The Industrial Internet of Things (IIoT) has emerged as a prominent area of
research, leveraging sensors, actuators, and computing capabilities to revolutionize data
collection, communication, and processing. This has led to the development of
innovative Industry 4.0 applications across various sectors such as mining, energy,
healthcare, agriculture, and transportation. Despite its numerous benefits, security and
privacy remain significant challenges in IIoT design, necessitating the integration of
intrusion detection systems (IDS) for mitigation. Recent advancements in machine
learning (ML) and deep learning (DL) algorithms offer promising avenues for the
development of effective IDS techniques tailored to the IIoT environment. However,
the scarcity and imbalance of attack datasets pose obstacles to existing IDS models. In
response, this paper proposes a deep learning-enabled privacy-preserving technique
aimed at improving classification accuracy. The proposed Fused IGAN-IDS model
comprises three key components: (i) Generative Adversarial Networks (GAN) for
generating high-quality samples to address data imbalance; (ii) An extremely
randomized tree-based feature selection algorithm for identifying significant features
from the dataset; and (iii) The Sparse Stacked Autoencoder (SSAE) algorithm for
selecting relevant features to optimize the attack detection process's timing efficiency.
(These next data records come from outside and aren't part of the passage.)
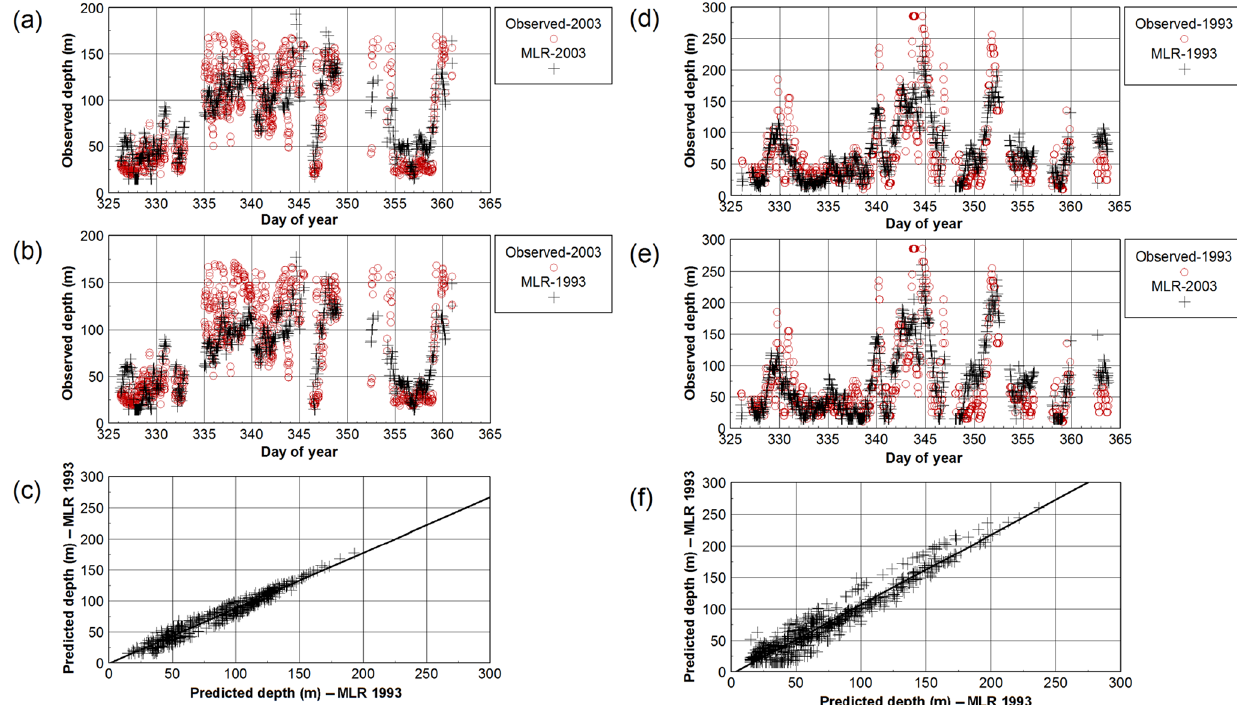
Figure A1. (a) Comparison of 2003 observed BLD with that predicted by the 2003 MLR equation with r 2 = 0 . 71. (b) Comparison of 2003 observed BLD with that predicted by the 1993 MLR equation with r 2 = 0 . 67. (c) Least-squares fit for MLR1993 vs. MLR 2003 with r 2 = 0 . 96. (d) Comparison of 1993 observed BLD with that predicted by the 1993 MLR equation with r 2 = 0 . 65. (e) Comparison of 1993 observed BLD with that predicted by the 2003 MLR equation with r 2 = 0 . 61. (f) Least-squares fit for MLR2003 vs. MLR 1993 with r 2 = 0 . 93.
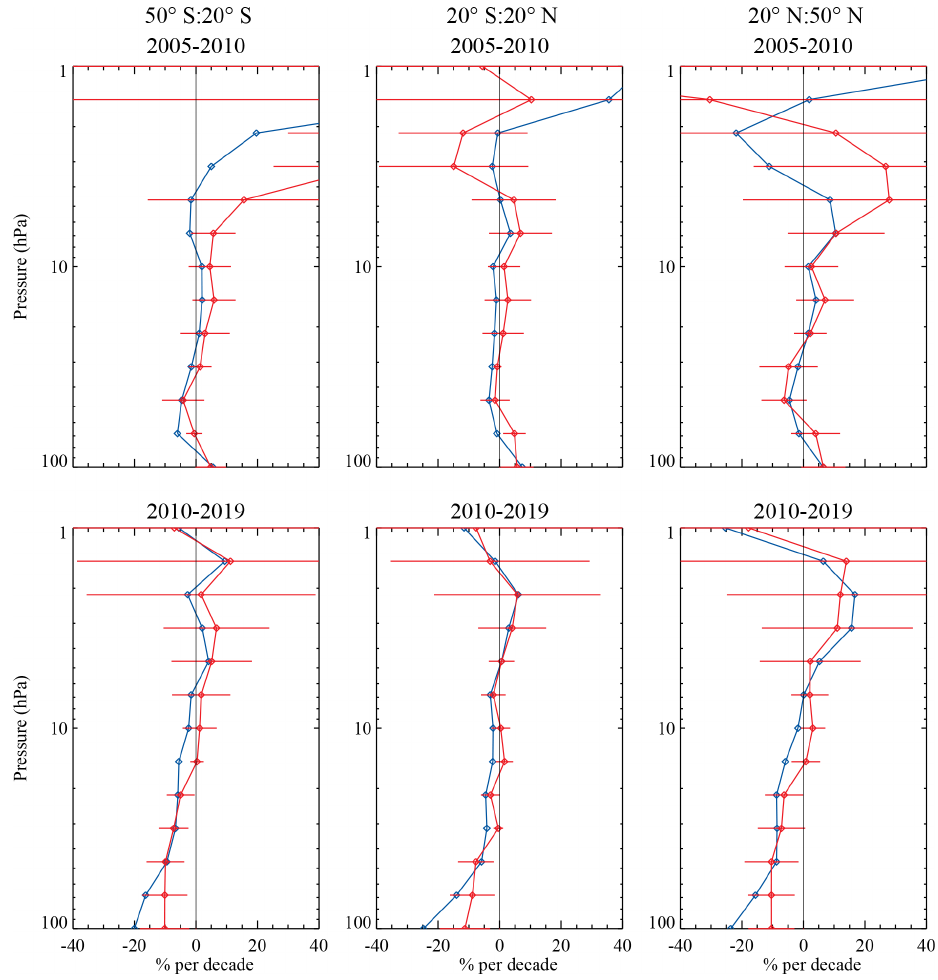
Figure 16. Figure 16 is the same as Fig. 14 but for N 2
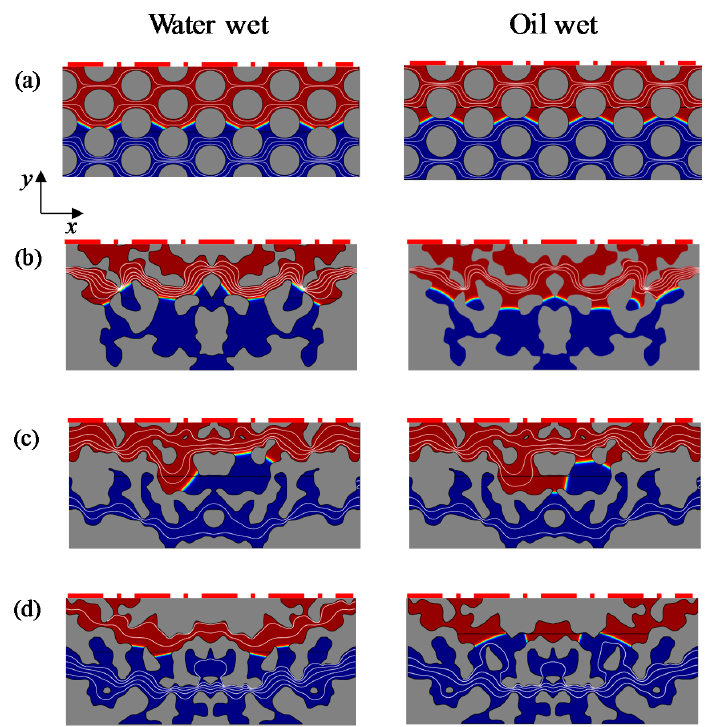
Figure 5. Distribution of the two phases (oil, in red; water, in blue) at steady state with θ = 90° for ( a ) HDa and S o = 0.42, ( b ) E1 and S o = 0.49, ( c ) E4 and S o = 0.50, and ( d ) E8 and S o = 0.49. Streamlines of the flow field are plotted as white curves.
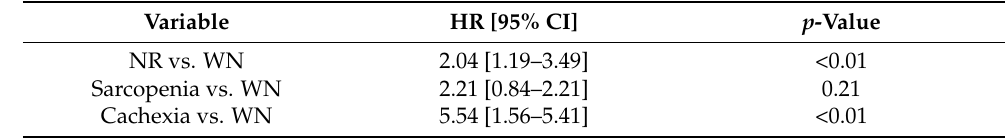
Table 3. Prognostic value of the baseline NS for OS.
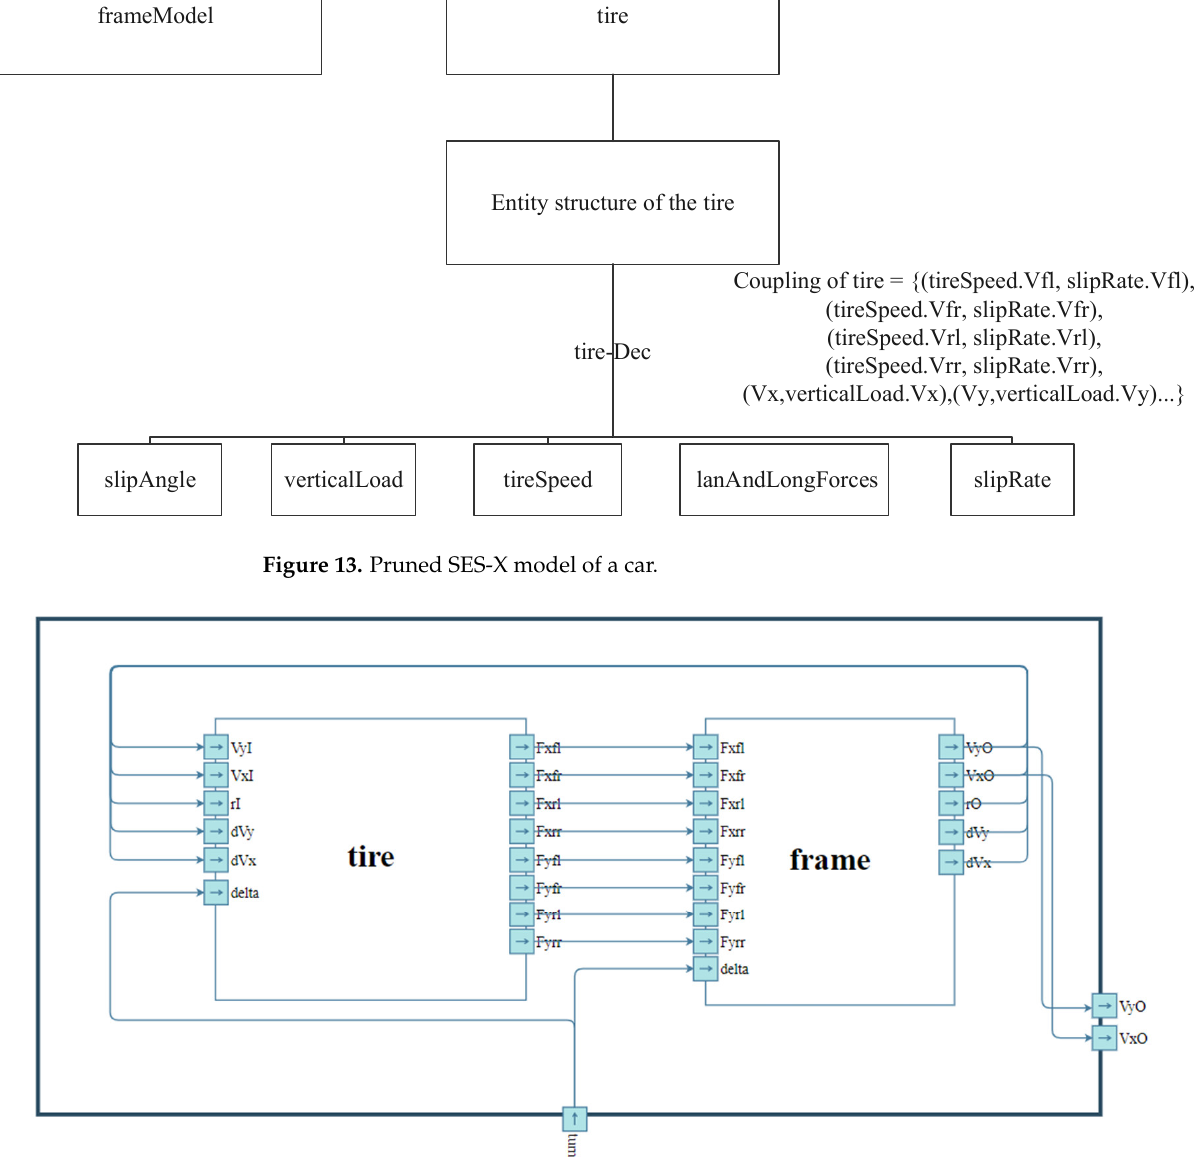
Figure 13. Pruned SES-X model of a car.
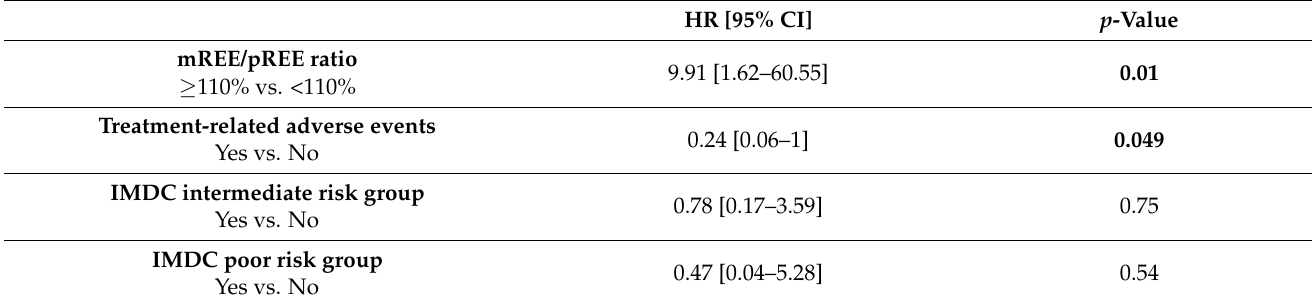
Table 3. Multivariate analysis for 6-month progression-free survival.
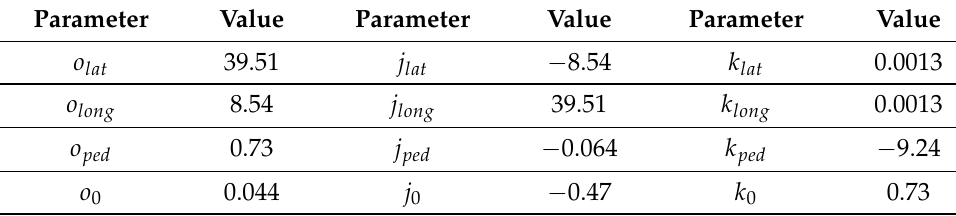
Table 2. Rotor aerodynamics parameters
By incorporating adversarial data samples into the original dataset, the fused IGANIDS model reached an accuracy of 99.6%, sensitivity of 99.5%, specificity of 99.7%,
precision of 98.4%, and a Jaccard Similarity Score (JSS) of 99.7%. This approach also
resulted in a lower false alarm rate, with a 4% False Positive Rate (FPR) and a 3%
False Negative Rate (FNR).
Keywords: AEDLN, BSA, Deep learning, Fused IGAN, Feature selection, GAN, IGAN, Randomized tree, Sparse stacked auto encoder.